WHAT YOU HAVE TO DO
In the material below, find each line with the word "filter" and copy it.

┌──

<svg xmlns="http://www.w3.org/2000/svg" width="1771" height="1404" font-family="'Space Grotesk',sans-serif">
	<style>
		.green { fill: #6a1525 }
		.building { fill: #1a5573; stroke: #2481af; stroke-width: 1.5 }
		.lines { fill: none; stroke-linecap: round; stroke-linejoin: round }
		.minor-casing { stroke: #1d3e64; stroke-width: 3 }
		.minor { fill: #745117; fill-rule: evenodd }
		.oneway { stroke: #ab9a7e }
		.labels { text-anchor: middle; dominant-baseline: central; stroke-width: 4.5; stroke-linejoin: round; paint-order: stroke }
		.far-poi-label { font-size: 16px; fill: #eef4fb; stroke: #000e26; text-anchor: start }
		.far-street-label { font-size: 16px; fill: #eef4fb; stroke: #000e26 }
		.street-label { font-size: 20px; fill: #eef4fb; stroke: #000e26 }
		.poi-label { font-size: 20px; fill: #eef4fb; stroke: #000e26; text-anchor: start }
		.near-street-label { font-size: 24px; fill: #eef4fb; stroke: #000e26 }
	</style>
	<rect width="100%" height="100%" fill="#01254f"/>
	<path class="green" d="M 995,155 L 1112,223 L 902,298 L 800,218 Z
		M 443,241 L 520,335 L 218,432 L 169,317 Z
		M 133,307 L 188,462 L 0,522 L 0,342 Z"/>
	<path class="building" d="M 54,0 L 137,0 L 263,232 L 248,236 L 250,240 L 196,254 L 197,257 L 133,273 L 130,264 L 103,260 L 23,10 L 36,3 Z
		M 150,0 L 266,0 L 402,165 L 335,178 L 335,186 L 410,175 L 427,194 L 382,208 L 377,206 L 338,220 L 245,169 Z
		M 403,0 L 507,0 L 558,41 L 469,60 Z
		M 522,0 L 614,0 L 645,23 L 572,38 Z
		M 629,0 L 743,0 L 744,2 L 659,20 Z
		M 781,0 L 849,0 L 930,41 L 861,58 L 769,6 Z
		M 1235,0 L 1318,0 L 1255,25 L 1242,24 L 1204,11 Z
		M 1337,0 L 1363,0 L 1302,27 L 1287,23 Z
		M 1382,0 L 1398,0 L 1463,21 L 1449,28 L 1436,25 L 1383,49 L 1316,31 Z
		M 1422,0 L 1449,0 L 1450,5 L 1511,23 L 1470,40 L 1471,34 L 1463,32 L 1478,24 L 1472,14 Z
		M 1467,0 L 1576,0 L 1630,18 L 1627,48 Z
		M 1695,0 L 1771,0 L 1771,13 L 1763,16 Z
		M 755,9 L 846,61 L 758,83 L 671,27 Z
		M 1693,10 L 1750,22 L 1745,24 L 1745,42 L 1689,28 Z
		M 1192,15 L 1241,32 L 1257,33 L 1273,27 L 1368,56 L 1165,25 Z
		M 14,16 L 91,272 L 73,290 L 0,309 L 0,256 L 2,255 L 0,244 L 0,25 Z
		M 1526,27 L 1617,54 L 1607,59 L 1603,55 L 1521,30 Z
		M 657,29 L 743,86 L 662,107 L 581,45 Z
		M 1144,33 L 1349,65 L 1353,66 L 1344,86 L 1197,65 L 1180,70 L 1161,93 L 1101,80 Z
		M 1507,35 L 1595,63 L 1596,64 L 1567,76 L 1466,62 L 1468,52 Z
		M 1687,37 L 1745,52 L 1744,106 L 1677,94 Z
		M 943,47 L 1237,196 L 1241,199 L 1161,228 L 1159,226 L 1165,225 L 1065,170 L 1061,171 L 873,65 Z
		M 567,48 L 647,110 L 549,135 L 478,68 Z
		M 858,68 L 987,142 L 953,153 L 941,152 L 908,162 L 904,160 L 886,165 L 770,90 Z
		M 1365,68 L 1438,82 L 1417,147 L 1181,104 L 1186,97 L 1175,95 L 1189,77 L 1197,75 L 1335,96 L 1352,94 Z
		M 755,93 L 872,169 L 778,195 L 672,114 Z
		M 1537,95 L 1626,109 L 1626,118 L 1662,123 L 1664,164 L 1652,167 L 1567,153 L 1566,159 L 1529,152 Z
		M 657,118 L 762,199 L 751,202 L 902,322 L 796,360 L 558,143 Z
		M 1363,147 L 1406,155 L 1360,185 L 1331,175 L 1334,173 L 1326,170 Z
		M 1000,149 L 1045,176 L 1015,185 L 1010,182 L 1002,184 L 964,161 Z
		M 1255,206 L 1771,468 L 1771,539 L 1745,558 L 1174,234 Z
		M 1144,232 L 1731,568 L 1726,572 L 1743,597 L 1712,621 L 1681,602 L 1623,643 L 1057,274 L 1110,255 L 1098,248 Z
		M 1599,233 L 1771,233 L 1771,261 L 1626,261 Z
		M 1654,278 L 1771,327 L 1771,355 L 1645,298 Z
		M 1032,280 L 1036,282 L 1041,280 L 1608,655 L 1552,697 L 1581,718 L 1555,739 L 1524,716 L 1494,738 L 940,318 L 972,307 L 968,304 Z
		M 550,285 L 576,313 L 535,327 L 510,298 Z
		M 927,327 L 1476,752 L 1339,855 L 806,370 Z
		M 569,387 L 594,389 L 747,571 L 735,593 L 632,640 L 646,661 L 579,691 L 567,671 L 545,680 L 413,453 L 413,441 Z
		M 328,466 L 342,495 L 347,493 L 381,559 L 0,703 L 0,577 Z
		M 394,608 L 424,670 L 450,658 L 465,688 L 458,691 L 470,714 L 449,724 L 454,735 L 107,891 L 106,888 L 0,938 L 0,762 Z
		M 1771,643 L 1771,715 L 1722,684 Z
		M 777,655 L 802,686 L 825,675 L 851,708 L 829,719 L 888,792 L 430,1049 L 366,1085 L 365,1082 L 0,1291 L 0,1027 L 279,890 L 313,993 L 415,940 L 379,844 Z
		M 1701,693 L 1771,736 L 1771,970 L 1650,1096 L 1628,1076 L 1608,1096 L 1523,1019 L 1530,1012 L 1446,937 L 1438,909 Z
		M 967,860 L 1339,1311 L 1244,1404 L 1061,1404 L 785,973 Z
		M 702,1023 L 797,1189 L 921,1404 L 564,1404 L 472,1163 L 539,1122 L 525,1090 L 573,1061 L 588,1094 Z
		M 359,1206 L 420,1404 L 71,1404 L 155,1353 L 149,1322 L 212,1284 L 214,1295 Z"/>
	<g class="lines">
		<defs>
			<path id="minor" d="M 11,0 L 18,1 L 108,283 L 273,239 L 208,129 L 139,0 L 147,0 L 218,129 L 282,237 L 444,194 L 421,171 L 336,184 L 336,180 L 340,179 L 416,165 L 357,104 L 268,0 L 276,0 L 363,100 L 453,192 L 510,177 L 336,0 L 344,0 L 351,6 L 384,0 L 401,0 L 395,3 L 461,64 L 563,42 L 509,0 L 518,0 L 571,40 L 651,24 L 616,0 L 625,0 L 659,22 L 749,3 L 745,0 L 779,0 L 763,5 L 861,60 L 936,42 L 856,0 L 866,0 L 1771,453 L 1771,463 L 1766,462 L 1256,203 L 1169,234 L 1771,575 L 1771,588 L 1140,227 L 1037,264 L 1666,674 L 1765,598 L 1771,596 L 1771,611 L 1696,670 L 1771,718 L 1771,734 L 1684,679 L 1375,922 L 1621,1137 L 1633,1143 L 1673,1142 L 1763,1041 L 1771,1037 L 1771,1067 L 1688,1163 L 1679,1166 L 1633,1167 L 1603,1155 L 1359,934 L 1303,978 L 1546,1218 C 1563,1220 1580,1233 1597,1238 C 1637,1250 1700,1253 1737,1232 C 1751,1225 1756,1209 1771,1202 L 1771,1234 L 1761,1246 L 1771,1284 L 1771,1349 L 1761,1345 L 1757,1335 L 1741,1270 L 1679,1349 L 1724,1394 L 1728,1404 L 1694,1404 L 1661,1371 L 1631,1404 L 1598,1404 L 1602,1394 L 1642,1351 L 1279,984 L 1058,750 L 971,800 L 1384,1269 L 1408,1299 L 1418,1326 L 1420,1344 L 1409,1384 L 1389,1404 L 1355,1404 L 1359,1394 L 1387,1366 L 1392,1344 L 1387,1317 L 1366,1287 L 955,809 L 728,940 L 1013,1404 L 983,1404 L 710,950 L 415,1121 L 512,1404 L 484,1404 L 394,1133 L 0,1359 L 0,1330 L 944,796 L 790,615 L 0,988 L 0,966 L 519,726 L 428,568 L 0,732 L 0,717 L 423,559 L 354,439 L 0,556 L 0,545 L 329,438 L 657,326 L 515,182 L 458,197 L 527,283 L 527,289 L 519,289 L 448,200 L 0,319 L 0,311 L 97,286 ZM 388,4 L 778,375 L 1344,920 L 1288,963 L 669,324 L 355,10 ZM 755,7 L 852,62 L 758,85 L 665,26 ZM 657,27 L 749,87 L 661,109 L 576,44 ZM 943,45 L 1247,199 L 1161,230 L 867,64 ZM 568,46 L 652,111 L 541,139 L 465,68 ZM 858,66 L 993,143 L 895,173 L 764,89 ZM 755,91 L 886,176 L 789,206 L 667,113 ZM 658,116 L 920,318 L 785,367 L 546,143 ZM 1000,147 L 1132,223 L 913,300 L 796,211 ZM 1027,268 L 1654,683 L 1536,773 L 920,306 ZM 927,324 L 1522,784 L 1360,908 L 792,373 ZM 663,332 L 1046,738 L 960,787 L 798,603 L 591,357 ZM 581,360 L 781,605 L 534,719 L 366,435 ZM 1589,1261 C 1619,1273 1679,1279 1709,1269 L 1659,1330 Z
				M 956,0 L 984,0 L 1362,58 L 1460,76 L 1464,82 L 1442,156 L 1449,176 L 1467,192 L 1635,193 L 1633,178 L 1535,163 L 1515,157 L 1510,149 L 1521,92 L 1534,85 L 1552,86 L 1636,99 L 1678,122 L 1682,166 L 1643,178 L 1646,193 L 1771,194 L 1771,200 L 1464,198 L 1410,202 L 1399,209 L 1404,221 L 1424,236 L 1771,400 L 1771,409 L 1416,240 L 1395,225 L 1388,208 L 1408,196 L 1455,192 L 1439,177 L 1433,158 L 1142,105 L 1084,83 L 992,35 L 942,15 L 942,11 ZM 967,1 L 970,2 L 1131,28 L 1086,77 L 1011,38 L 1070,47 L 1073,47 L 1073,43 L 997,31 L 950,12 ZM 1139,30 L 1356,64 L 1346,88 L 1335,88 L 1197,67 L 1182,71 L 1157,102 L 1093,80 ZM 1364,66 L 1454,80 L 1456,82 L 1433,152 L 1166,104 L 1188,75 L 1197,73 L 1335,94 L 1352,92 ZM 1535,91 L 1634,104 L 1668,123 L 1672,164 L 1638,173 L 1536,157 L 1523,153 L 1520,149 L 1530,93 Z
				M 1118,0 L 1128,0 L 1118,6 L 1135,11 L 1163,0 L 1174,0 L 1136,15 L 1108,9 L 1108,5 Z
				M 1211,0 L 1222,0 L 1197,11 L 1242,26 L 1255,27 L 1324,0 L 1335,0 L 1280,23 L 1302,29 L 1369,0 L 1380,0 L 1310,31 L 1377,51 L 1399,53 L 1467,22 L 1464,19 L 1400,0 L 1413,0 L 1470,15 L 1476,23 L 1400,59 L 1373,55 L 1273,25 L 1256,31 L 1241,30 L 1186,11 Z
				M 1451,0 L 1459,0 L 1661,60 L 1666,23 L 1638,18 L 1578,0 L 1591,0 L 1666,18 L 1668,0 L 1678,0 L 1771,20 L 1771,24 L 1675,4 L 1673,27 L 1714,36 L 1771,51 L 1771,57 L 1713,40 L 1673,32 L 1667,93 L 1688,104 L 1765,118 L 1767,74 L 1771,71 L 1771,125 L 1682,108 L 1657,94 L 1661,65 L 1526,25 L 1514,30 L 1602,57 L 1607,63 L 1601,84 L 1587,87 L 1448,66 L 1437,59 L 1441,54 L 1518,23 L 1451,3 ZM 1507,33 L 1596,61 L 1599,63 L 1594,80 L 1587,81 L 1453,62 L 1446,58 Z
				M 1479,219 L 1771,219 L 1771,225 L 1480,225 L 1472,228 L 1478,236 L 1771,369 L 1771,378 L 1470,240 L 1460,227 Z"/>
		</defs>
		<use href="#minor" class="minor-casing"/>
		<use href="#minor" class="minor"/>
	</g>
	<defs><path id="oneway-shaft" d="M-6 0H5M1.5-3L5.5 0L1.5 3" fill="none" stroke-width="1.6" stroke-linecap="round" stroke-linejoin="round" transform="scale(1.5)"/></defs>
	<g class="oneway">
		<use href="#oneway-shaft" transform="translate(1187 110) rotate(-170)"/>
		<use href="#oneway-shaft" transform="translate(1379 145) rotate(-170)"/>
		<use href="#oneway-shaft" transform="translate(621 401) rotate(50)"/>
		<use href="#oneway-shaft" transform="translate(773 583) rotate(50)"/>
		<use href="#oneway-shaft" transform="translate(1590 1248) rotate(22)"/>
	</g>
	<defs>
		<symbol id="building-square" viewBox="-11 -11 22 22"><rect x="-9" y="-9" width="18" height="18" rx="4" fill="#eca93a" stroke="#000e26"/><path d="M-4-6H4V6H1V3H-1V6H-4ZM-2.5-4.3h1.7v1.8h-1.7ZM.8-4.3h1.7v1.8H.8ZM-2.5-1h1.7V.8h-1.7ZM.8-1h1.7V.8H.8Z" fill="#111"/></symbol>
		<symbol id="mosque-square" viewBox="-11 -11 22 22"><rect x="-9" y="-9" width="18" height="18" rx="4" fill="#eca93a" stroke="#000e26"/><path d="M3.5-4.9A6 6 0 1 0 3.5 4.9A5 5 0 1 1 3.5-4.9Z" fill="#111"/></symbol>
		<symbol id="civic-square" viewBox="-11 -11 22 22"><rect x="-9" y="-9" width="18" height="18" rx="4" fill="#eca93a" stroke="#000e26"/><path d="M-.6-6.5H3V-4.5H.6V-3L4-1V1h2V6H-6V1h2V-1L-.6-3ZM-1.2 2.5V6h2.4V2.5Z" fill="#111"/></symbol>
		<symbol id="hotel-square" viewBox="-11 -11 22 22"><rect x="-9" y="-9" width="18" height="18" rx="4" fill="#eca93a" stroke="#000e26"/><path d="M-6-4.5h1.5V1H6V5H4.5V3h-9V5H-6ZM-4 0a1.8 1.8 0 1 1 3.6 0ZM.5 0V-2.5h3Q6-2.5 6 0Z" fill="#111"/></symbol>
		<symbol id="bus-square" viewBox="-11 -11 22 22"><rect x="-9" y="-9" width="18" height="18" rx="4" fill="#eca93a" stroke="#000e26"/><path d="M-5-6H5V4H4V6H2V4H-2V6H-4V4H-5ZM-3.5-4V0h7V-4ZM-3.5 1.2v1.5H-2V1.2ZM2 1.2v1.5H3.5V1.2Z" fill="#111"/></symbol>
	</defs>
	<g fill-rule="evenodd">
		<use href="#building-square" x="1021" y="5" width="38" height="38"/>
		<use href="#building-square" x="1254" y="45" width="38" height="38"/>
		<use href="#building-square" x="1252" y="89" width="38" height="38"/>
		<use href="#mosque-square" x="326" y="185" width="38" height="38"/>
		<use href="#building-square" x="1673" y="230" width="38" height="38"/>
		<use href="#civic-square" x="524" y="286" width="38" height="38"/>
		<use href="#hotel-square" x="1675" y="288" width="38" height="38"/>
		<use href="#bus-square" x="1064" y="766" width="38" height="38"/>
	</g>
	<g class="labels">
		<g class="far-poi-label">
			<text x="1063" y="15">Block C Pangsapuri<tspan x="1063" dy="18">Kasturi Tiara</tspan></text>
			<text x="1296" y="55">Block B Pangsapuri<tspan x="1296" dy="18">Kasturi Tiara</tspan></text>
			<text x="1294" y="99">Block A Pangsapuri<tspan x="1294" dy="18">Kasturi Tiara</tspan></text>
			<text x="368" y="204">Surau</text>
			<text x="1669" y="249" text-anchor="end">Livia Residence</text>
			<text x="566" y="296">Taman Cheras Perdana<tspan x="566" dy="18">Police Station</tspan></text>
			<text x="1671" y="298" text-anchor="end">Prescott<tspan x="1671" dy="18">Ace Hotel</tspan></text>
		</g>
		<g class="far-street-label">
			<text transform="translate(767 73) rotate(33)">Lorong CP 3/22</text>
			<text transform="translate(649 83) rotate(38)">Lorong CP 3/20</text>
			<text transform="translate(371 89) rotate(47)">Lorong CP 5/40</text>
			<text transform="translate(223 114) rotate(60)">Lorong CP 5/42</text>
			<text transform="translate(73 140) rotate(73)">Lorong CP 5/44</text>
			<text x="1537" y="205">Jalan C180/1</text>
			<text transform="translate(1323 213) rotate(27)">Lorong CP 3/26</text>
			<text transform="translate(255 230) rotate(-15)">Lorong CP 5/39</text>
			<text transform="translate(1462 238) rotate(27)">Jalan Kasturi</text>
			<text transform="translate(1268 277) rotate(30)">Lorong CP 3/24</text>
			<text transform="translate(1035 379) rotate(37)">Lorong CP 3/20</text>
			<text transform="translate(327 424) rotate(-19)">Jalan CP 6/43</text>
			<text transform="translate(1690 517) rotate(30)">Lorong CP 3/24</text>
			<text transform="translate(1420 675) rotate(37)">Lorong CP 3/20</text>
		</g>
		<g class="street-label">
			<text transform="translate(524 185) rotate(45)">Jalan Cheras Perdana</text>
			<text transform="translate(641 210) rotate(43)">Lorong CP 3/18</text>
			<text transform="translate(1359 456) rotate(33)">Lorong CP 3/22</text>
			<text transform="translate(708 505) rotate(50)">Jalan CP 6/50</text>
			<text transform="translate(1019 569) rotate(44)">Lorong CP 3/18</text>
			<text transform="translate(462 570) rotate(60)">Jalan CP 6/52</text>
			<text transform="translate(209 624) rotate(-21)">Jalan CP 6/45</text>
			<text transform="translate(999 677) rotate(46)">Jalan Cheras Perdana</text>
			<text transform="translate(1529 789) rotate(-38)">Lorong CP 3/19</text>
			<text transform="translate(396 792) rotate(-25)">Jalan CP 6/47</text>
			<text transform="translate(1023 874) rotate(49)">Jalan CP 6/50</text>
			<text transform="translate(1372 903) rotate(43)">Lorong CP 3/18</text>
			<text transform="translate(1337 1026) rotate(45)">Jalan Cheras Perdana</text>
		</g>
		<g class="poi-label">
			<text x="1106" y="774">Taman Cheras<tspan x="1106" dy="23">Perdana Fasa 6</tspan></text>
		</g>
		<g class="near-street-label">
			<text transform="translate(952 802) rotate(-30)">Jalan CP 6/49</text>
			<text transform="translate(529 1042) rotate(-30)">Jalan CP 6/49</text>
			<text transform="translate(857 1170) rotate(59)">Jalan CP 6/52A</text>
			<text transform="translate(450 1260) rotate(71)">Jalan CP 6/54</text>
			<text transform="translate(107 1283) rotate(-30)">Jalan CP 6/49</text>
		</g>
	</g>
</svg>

└──
┌──

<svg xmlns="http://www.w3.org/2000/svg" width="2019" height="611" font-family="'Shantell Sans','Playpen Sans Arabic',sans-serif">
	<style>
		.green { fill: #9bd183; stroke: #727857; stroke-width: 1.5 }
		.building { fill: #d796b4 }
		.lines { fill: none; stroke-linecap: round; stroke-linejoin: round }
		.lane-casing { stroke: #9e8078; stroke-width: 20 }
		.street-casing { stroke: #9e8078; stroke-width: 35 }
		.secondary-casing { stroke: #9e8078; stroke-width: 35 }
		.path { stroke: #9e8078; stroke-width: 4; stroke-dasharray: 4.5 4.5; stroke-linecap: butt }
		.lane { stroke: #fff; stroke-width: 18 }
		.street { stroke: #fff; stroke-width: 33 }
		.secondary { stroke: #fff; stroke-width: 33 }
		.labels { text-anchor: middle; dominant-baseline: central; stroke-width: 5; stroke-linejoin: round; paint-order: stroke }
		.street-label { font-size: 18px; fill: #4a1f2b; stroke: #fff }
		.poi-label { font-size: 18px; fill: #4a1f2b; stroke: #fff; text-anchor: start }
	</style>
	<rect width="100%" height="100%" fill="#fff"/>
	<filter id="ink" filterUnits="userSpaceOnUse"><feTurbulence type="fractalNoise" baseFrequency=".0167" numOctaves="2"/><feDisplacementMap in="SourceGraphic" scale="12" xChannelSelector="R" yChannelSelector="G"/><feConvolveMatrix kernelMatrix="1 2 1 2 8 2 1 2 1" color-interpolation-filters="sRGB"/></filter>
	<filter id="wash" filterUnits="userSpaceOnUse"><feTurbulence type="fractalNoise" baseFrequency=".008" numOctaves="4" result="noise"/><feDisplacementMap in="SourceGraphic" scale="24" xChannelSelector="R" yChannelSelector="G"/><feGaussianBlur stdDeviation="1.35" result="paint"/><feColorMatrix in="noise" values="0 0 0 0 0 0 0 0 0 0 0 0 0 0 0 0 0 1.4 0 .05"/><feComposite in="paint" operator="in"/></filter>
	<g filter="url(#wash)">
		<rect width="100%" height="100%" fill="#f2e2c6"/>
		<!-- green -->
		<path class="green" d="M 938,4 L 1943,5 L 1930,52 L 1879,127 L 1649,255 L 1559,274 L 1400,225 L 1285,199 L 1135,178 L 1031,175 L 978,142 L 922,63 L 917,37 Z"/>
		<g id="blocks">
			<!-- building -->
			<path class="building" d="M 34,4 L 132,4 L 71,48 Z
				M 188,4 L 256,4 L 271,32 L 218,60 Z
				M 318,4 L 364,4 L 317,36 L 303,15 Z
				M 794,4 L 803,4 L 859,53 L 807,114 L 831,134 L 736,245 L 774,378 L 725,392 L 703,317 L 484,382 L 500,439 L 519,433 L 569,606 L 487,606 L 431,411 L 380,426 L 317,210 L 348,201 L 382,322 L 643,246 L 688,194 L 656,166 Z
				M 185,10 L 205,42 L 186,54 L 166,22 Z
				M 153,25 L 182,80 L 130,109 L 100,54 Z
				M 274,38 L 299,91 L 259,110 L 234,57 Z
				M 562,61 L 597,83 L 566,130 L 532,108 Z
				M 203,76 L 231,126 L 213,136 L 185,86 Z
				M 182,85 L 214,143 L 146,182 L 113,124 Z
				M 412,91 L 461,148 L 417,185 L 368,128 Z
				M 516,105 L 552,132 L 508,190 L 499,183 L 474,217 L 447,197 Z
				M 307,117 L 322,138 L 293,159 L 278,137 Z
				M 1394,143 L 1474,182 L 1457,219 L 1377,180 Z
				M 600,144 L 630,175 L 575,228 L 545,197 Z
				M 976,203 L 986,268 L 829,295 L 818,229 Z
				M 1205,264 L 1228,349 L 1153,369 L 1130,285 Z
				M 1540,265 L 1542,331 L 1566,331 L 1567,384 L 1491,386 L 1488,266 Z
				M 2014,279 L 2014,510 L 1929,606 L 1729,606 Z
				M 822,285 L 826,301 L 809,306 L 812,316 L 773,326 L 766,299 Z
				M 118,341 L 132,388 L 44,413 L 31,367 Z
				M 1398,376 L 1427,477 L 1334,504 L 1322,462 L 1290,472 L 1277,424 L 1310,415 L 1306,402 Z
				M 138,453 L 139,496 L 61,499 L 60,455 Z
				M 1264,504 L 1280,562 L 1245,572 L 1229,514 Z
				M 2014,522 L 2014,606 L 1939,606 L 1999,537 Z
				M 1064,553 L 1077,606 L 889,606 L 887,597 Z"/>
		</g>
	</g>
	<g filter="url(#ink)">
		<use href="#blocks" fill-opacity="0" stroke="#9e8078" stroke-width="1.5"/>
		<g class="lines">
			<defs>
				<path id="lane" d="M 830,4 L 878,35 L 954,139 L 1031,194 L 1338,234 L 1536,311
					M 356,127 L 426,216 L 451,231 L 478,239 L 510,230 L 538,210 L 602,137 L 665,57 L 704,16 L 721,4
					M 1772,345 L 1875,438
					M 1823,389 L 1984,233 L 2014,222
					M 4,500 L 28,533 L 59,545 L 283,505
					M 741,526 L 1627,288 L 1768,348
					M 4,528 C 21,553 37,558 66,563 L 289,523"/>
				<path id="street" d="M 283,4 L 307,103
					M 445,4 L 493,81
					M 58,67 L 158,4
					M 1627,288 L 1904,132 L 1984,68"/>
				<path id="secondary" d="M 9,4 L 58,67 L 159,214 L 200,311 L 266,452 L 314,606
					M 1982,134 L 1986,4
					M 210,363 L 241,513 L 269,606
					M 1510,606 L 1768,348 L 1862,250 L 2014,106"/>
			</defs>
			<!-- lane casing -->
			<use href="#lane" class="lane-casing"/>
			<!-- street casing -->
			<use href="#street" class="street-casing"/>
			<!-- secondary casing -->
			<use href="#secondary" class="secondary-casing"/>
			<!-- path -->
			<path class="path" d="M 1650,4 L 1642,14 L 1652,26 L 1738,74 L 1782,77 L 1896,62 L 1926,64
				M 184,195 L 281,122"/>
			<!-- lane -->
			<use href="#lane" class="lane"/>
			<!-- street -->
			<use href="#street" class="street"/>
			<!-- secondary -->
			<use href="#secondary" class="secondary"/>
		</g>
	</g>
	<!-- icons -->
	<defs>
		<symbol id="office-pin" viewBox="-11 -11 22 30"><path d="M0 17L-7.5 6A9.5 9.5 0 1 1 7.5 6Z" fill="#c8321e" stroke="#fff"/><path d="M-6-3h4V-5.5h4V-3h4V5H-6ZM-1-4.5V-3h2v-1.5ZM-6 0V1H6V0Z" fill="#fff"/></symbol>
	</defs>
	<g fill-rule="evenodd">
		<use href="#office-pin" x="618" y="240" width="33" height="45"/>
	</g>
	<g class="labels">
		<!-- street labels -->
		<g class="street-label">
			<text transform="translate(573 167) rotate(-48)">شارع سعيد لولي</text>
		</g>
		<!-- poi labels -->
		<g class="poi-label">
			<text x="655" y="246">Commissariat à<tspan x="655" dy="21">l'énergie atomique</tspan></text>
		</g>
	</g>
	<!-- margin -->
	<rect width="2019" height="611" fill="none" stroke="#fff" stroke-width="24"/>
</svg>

└──

YOUR SOLUTION
	<filter id="ink" filterUnits="userSpaceOnUse"><feTurbulence type="fractalNoise" baseFrequency=".0167" numOctaves="2"/><feDisplacementMap in="SourceGraphic" scale="12" xChannelSelector="R" yChannelSelector="G"/><feConvolveMatrix kernelMatrix="1 2 1 2 8 2 1 2 1" color-interpolation-filters="sRGB"/></filter>
	<filter id="wash" filterUnits="userSpaceOnUse"><feTurbulence type="fractalNoise" baseFrequency=".008" numOctaves="4" result="noise"/><feDisplacementMap in="SourceGraphic" scale="24" xChannelSelector="R" yChannelSelector="G"/><feGaussianBlur stdDeviation="1.35" result="paint"/><feColorMatrix in="noise" values="0 0 0 0 0 0 0 0 0 0 0 0 0 0 0 0 0 1.4 0 .05"/><feComposite in="paint" operator="in"/></filter>
	<g filter="url(#wash)">
	<g filter="url(#ink)">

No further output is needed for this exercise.